1

I noticed that there are two possible implementations of XGBoost in Python as discussed here and here

When I tried running the same dataset through the two possible implementations I noticed that the results were different.

Code

import xgboost as xgb
from xgboost.sklearn import XGBRegressor
import xgboost
import pandas as pd
import numpy as np
from sklearn import datasets

boston_data = datasets.load_boston()
df = pd.DataFrame(boston_data.data,columns=boston_data.feature_names)
df['target'] = pd.Series(boston_data.target)

Y = df["target"]
X = df.drop('target', axis=1)

#### Code using Native Impl for XGBoost
dtrain = xgboost.DMatrix(X, label=Y, missing=0.0)
params = {'max_depth': 3, 'learning_rate': .05, 'min_child_weight' : 4, 'subsample' : 0.8}
evallist = [(dtrain, 'eval'), (dtrain, 'train')]

model = xgboost.train(dtrain=dtrain, params=params,num_boost_round=200)

predictions = model.predict(dtrain)

#### Code using Sklearn Wrapper for XGBoost
model = XGBRegressor(n_estimators = 200, max_depth=3, learning_rate =.05, min_child_weight=4, subsample=0.8 )

#model = model.fit(X, Y, eval_set = [(X, Y), (X, Y)], eval_metric = 'rmse', verbose=True)
model = model.fit(X, Y)

predictions2 = model.predict(X)

print(np.absolute(predictions-predictions2).sum())

Absolute difference sum using sklearn boston dataset

62.687134

When I ran the same for other datasets like the sklearn diabetes dataset I observed that the difference was much smaller.

Absolute difference sum using sklearn diabetes dataset

0.0011711121
Allen
  • 21
  • 3
  • Another observation was when I train with a single sparse feature with negative and positive values, the values don't seem to match. – Allen Dec 20 '19 at 07:00

2 Answers2

0

Make sure random seeds are the same.

For both approaches set the same seed

param['seed'] = 123

EDIT: then there are a couple of different things.
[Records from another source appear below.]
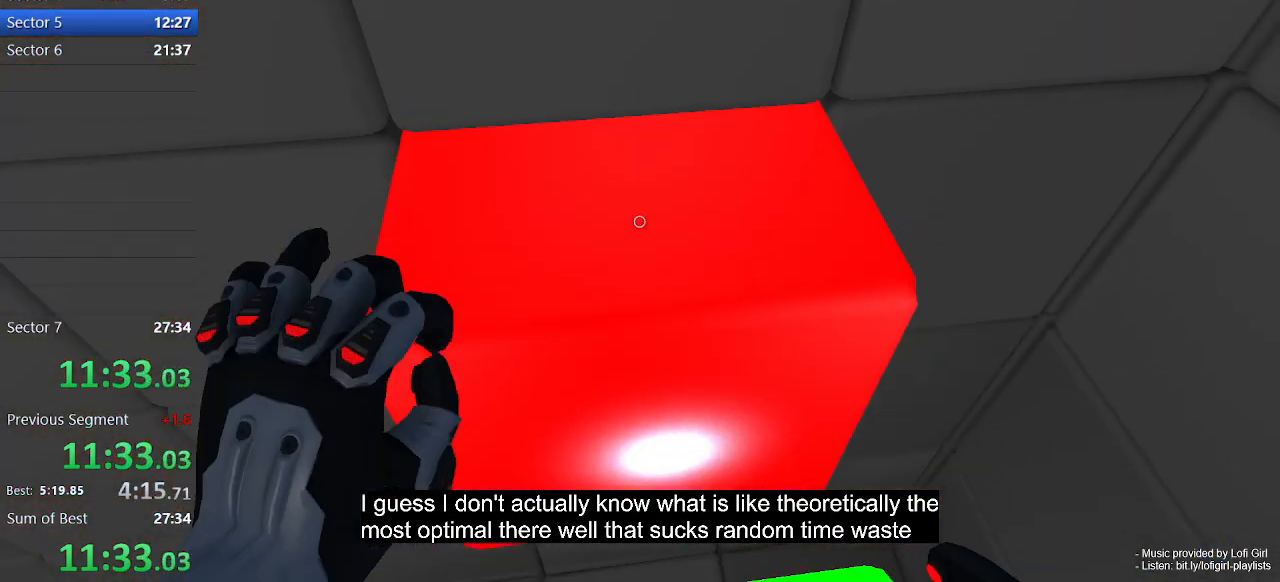
{"keys": [], "mouse": ["left"], "events": []}
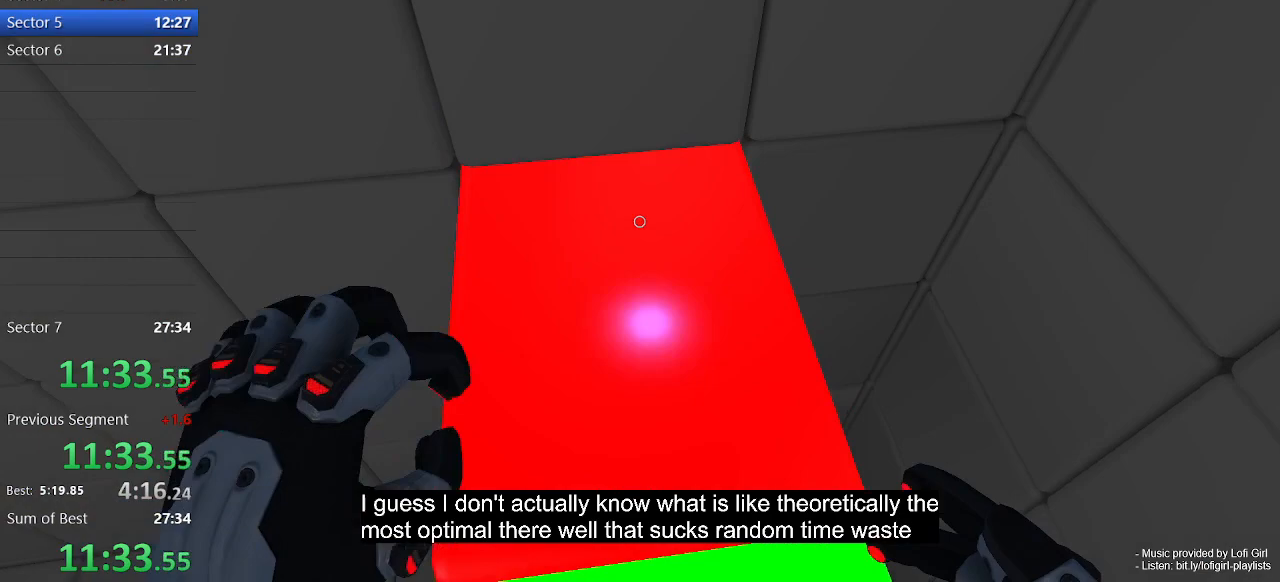
{"keys": [], "mouse": ["left"], "events": []}
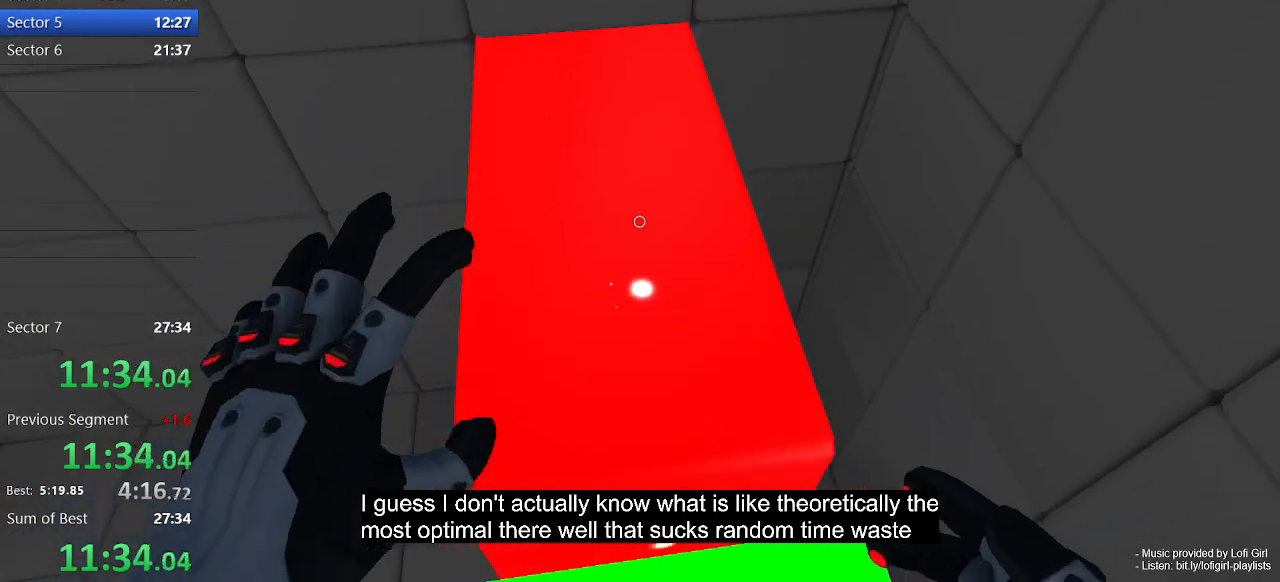
{"keys": [], "mouse": [], "events": [[400, "mouse_left", "up"]]}
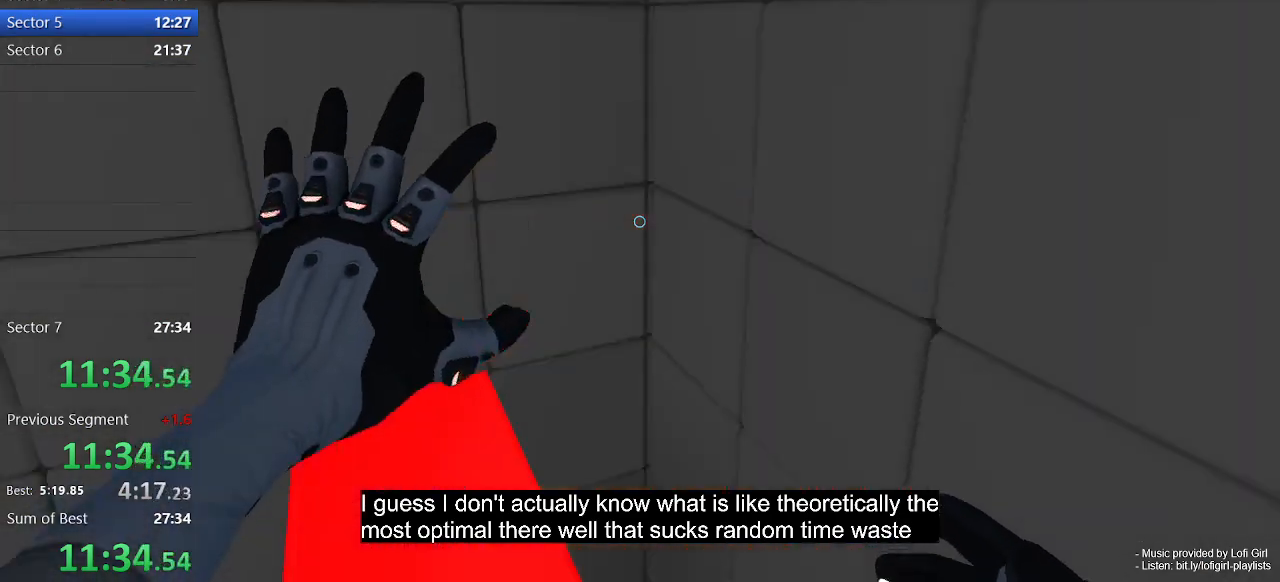
{"keys": [], "mouse": [], "events": []}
First is n_estimators also 200? Are you imputing missing values in the second dataset also with 0? are others default values also the same(for this one I think yes because its a wrapper, but check other 2 things)

Noah Weber
  • 312
  • 2
  • 13
  • I tried setting the same seed in both cases, found that there was still a non-zero difference. The number of estimators are also 200 in both the cases and I tested with a dataset with no missing values and observed that there still was a difference. – Allen Dec 19 '19 at 06:16
0

I've not set the "missing" parameter for the sklearn implementation. Once that was set the values were matching.

Also as Noah pointed out, sklearn wrapper has a few different default values which needs to be matched in order to exactly match the results.

Allen
  • 21
  • 3